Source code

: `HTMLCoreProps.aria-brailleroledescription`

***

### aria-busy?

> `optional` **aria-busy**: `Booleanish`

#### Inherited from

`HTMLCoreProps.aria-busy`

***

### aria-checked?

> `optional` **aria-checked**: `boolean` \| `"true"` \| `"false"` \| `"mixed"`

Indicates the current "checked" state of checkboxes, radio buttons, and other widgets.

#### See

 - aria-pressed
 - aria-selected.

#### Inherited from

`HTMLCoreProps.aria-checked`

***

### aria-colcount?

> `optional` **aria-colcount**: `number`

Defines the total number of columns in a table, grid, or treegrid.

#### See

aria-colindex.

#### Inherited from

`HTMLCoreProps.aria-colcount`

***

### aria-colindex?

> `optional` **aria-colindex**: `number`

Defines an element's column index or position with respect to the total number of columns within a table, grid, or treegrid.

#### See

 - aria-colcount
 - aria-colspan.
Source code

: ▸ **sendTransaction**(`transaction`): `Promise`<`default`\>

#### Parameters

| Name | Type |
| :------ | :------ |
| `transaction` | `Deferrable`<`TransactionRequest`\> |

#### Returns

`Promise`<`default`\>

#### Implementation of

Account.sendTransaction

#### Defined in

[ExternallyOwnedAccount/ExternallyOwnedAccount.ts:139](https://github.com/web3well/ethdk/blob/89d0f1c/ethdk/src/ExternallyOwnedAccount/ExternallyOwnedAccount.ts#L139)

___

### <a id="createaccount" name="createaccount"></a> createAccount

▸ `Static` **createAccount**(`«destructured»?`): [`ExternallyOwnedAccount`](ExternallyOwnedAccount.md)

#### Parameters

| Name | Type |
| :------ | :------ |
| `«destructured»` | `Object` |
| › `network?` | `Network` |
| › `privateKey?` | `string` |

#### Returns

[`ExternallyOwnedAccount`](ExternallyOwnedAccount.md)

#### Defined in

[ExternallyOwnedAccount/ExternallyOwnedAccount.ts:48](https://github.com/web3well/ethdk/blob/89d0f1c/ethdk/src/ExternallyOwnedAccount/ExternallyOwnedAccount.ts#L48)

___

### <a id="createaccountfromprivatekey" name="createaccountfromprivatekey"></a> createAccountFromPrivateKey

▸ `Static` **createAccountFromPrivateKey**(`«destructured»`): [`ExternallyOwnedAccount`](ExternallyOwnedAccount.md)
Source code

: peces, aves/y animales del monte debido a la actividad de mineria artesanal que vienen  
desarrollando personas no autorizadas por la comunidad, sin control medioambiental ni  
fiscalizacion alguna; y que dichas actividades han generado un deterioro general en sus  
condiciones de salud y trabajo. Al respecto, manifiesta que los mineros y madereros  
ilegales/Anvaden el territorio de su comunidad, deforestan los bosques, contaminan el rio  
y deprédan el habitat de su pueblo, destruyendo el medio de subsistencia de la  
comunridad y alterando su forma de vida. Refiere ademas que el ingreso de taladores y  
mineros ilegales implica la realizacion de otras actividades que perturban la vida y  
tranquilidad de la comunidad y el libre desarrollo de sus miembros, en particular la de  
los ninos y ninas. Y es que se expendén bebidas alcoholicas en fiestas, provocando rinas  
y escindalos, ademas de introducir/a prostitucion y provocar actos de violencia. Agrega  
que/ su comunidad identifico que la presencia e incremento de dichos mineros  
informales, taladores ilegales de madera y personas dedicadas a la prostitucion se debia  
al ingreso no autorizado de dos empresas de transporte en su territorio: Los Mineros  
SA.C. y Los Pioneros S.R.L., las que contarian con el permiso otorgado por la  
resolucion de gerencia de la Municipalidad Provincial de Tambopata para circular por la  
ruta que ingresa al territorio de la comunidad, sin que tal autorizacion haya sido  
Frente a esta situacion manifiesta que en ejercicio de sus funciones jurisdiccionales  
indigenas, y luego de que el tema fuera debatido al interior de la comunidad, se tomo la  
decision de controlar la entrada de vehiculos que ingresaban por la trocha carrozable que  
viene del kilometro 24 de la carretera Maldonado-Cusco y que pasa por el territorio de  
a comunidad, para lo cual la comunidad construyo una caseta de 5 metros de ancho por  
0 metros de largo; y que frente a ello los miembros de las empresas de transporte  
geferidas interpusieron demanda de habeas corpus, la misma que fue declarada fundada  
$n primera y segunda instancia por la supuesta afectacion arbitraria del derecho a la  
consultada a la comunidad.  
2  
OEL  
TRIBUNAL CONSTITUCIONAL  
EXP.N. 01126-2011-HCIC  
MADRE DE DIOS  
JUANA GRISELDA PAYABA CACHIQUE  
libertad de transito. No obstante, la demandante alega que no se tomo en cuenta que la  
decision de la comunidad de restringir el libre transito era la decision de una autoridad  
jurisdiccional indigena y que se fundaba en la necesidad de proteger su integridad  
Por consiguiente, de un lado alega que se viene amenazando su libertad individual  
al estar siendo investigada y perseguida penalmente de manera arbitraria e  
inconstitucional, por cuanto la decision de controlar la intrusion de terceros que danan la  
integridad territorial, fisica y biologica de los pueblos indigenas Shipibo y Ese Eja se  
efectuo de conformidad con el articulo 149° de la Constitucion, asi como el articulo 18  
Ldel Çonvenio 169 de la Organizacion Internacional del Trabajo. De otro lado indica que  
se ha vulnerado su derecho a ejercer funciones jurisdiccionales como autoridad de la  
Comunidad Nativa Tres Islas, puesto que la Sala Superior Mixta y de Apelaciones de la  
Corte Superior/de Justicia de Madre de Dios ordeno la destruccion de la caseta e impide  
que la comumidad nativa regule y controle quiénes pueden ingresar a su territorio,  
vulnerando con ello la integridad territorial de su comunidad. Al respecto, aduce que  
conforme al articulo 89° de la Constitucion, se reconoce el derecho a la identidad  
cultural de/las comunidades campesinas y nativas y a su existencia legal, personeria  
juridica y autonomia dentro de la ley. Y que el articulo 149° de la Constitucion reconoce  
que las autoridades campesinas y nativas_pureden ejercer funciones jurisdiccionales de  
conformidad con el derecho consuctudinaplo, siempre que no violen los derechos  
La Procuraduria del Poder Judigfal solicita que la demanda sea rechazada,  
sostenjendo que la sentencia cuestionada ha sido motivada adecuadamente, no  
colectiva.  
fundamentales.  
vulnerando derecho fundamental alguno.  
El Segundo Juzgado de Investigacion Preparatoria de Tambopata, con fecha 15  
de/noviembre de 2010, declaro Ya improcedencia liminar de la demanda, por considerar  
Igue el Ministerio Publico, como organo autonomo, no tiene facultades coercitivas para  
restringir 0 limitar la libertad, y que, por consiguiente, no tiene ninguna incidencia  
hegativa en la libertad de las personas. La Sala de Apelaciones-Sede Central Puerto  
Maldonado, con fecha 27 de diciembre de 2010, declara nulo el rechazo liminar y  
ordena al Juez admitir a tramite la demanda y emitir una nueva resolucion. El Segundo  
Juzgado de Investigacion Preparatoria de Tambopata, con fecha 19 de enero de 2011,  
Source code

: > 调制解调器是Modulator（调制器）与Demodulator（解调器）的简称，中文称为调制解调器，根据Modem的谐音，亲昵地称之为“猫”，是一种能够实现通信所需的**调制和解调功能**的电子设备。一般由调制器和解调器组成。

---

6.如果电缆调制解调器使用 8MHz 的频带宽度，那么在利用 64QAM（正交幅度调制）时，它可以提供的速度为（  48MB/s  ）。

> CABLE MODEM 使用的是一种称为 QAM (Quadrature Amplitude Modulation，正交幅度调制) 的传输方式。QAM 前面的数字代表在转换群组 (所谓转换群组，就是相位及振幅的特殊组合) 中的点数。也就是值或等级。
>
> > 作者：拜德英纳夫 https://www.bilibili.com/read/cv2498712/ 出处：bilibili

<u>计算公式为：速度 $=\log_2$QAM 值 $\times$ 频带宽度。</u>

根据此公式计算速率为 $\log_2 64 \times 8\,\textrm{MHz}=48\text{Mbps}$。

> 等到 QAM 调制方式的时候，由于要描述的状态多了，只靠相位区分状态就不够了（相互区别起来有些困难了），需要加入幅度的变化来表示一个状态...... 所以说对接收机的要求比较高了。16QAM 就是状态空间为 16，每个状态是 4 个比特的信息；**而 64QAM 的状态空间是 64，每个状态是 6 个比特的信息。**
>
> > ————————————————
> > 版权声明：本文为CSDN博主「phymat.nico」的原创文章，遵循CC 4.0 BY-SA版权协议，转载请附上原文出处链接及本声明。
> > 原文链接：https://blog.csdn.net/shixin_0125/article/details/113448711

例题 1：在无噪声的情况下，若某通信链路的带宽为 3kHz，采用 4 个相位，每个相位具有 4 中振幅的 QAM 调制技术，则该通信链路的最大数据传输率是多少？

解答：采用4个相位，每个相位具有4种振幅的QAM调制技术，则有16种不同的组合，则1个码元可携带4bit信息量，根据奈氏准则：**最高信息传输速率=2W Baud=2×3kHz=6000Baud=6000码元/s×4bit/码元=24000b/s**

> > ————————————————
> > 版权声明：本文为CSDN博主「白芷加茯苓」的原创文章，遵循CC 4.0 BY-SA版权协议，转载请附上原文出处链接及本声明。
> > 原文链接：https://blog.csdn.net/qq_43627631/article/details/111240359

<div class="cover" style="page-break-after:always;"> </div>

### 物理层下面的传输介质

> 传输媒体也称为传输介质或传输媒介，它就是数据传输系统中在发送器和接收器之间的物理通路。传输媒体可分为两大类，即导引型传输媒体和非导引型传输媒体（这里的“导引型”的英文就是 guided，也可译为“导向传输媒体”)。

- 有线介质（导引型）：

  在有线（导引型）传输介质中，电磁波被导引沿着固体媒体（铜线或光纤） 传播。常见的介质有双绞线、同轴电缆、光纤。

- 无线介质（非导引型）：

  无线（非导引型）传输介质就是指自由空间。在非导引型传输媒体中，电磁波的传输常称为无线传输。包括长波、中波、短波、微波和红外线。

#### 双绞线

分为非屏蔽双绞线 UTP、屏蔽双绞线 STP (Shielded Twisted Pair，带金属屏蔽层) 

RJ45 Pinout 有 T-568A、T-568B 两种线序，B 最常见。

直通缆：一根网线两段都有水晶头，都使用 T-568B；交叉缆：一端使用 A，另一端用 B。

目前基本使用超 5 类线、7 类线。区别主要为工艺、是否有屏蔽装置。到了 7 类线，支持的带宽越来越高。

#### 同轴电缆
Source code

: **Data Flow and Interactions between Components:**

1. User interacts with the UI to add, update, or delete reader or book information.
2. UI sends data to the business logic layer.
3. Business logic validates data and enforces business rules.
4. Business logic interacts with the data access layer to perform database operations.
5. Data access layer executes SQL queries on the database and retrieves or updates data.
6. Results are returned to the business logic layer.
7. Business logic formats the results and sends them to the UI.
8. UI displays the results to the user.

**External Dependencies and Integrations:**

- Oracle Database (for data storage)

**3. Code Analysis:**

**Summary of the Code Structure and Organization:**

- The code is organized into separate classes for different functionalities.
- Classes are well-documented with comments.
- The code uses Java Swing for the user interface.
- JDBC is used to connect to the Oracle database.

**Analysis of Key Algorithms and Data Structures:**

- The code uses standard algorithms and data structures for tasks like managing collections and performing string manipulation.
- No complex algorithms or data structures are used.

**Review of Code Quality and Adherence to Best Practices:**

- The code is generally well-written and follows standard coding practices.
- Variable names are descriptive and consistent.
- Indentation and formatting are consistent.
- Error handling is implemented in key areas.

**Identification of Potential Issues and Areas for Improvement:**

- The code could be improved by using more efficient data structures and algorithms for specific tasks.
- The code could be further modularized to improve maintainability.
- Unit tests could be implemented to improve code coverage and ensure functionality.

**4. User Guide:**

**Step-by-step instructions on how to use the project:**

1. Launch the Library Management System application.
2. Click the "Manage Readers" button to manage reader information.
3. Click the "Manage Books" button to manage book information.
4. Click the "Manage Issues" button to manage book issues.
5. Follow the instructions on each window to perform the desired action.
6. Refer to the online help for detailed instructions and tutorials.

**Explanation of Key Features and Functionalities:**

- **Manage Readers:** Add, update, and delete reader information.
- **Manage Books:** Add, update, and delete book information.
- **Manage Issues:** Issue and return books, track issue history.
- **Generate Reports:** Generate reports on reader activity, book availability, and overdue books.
--------
* **Directions**
Each line from the one that contains "- The code could be further" to the end of the data should be set down exactly, both ends included.

* **Exercise solution**
- The code could be further modularized to improve maintainability.
- Unit tests could be implemented to improve code coverage and ensure functionality.

**4. User Guide:**

**Step-by-step instructions on how to use the project:**

1. Launch the Library Management System application.
2. Click the "Manage Readers" button to manage reader information.
3. Click the "Manage Books" button to manage book information.
4. Click the "Manage Issues" button to manage book issues.
5. Follow the instructions on each window to perform the desired action.
6. Refer to the online help for detailed instructions and tutorials.

**Explanation of Key Features and Functionalities:**

- **Manage Readers:** Add, update, and delete reader information.
- **Manage Books:** Add, update, and delete book information.
- **Manage Issues:** Issue and return books, track issue history.
- **Generate Reports:** Generate reports on reader activity, book availability, and overdue books.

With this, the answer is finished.